Despite this he has an easygoing personality and is always willing to help out others. I have left him to his own devices in the past as his mother and sister, Jennifer Lee, had mainly been involved with his supervision.

The problem currently is repeated attacks of severe leg and back pain which make it very difficult to get up and down the stairs at home for the last 6 months. I saw the CT back you arranged which showed the L5 disc protrusion and  nerve root possible compression and the funny little comment re bubbles in the L3/4 canal.

He went to the Darwin Hospital Casualty last night [Sunday]  with right upper inner leg pain down to the knee. The doctor on call tried to get him admitted but there were no neurological symptoms and the consultant opted for referral to physio at the Hospital and a non urgent Orthopaedic review which could take months. He suggested that I contact you to ask if you could also refer him to the Orthopaedic unit as this might help speed assessment up.

Also a care plan for physiotherapy if it is helping.

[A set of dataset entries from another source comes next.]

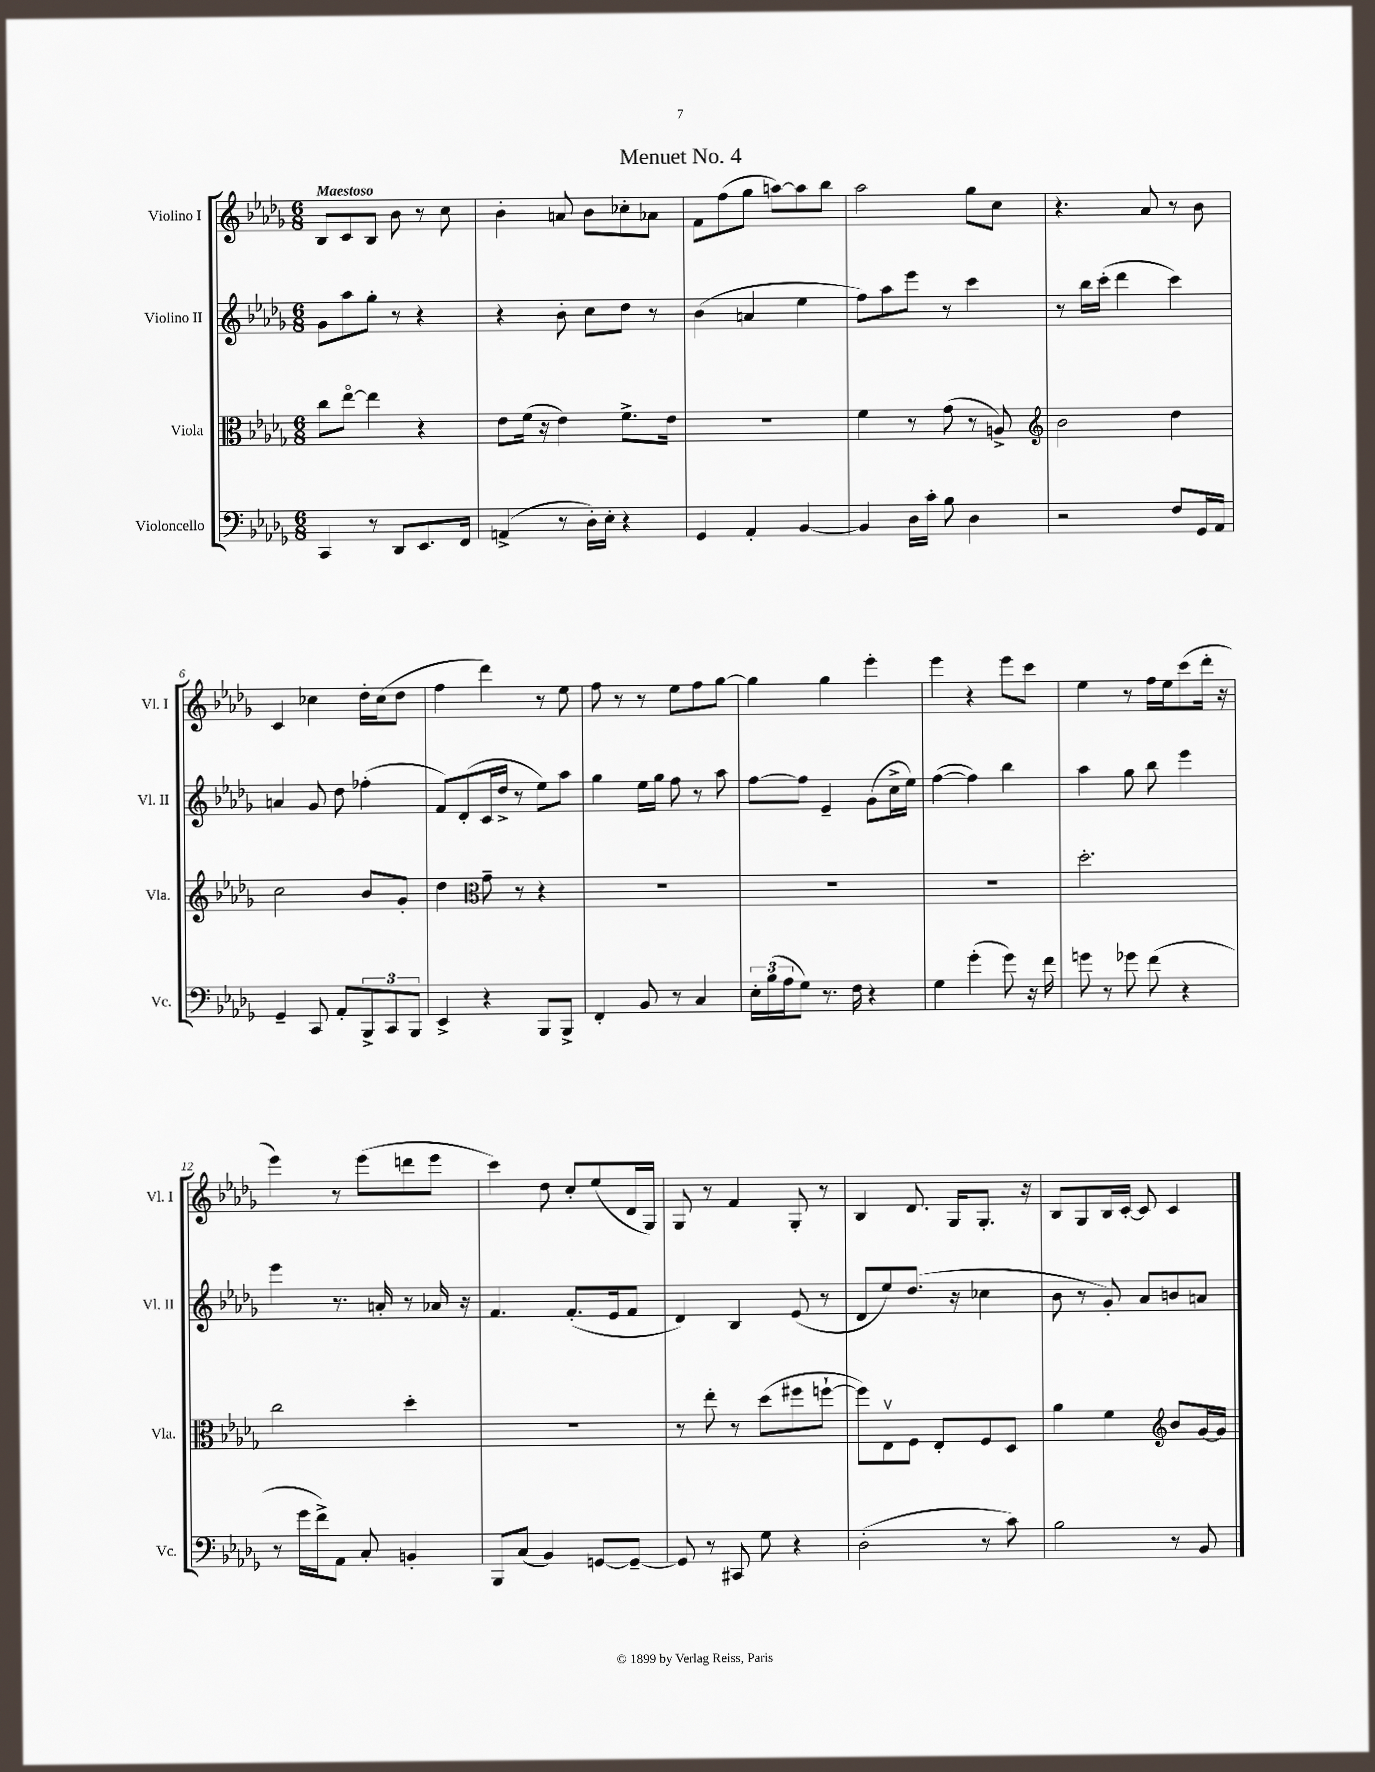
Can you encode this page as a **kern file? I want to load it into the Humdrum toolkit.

**kern	**kern	**kern	**kern
*staff4	*staff3	*staff2	*staff1
*clefF4	*clefC3	*clefG2	*clefG2
*k[b-e-a-d-g-]	*k[b-e-a-d-g-]	*k[b-e-a-d-g-]	*k[b-e-a-d-g-]
*M6/8	*M6/8	*M6/8	*M6/8
4CC	8cc	8g-	8B-
.	[8ee-o	8aa-	8c
8r	4ee-]	8gg-'	8B-
8DD-	.	8r	8b-
8.EE-	4r	4r	8r
.	.	.	8cc
16FF	.	.	.
=	=	=	=
(4AA^	8e-	4r	4b-'
.	(16f	.	.
.	16r	.	.
8r	4e-)	8b-'	8a
16D-')	.	8cc	8b-
16E-'	.	.	.
4r	8.f^	8dd-	8cc-'
.	.	8r	8a-
.	16e-	.	.
=	=	=	=
4GG-	2.r	(4b-	8f
.	.	.	(8ff
4AA-'	.	4a	8gg-
.	.	.	[8aa)
[4BB-	.	4ee-	8aa]
.	.	.	8bb-
=	=	=	=
4BB-]	4f	8ff)	2aa-
.	.	8aa-	.
16D-	8r	8eee-	.
16c'	.	.	.
8B-	(8g-	8r	.
4D-	8r	4ccc	8gg-
.	8A^)	.	8cc
=	=	=	=
*	*clefG2	*	*
2r	2b-	8r	4.r
.	.	16bb-	.
.	.	(16ccc'	.
.	.	4ddd-	.
.	.	.	8a-
8F	4dd-	4ccc)	8r
16GG-	.	.	8b-
16AA-	.	.	.
=	=	=	=
4GG-~	2cc	4a	4c
8CC	.	8g-	4cc-
8AA-'	.	8dd-	.
12BBB-^	8b-	(4ff-'	16dd-'
.	.	.	(16cc-
12CC	.	.	.
.	8g-'	.	8dd-
12BBB-	.	.	.
=	=	=	=
4EE-^	4dd-	8f)	4ff
.	.	(8d-'	.
*	*clefC3	*	*
4r	8g-~	16c	4ddd-)
.	.	16dd-^	.
.	8r	8r	.
8BBB-	4r	8ee-)	8r
8BBB-^	.	8aa-	8ee-
=	=	=	=
4FF'	2.r	4gg-	8ff
.	.	.	8r
8BB-	.	16ee-	8r
.	.	16gg-	.
8r	.	8ff	8ee-
4C	.	8r	8ff
.	.	8aa-	[8gg-
=	=	=	=
24E-'	2.r	[8ff	4gg-]
(24B-	.	.	.
24A-	.	.	.
8G-)	.	8ff]	.
8.r	.	4e-~	4gg-
16F	.	.	.
4r	.	(8g-	4eee-'
.	.	16cc^	.
.	.	16ee-)	.
=	=	=	=
4G-	2.r	([4ff	4eee-
(4g-'	.	4ff])	4r
8g-)	.	4bb-	8eee-
16r	.	.	8ccc
16f	.	.	.
=	=	=	=
8g	2.dd-'	4aa-	4ee-
8r	.	.	.
8g-	.	8gg-	8r
(8f	.	8bb-	16ff
.	.	.	16ee-
4r	.	4eee-	(8ccc
.	.	.	16ddd-'
.	.	.	16r
=	=	=	=
8r	2cc	4eee-	4eee-)
16g-	.	.	.
16f^)	.	.	.
8AA-	.	8.r	8r
8C'	.	.	(8eee-
.	.	16a'	.
4BB'	4dd-'	8r	8ddd
.	.	16a-	8eee-
.	.	16r	.
=	=	=	=
8BBB-	2.r	4.f	4ccc)
(8C	.	.	.
4BB-)	.	.	8dd-
.	.	(8.f'	8cc'
[8GG	.	.	(8ee-
.	.	16e-	.
8GG~_	.	8f	16d-
.	.	.	16G-)
=	=	=	=
8GG]	8r	4d-)	8G-
8r	8ee-'	.	8r
8CC#	8r	4B-	4f
8G-	(8dd-	.	.
4r	8ff#	(8e-	8G-'
.	[8ff`	8r	8r
=	=	=	=
(2D-'	8ff])	8d-	4B-
.	8E-v	8ee-)	.
.	8F	(8.dd-	8.d-
.	8E-'	.	.
.	.	16r	16G-
8r	8F	4cc-	8.G-'
8c)	8D-	.	.
.	.	.	16r
=	=	=	=
2B-	4a-	8b-	8B-
.	.	8r	8G-
.	4f	8g-')	16B-
.	.	.	[16c'
.	.	8a-	8c]
*	*clefG2	*	*
8r	8b-	8b	4c
8BB-	[16g-	8a	.
.	16g-]	.	.
==	==	==	==
*-	*-	*-	*-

I realise the problems inherent in managing back pain, it is Australia wide. Bill is 8 years younger and Dad had both prostatomegaly and bowel cancer late in life. Bill is only 57. Bill does not normally complain of pain and incapacity without reason and it is a worry that this has been going so long. There may be some arthritis from his accidents, there may be a disc compression problem if he has neurological symptoms and the doctor at Darwin Hospital did say something about some narrowing of the right hip joint.

I wondered  if a PSA and a bone scan might help rule out any other causes if his back pain continues and you feel they are worth doing. I hope to get up to Darwin in May to assess his situation and hope we can speak then.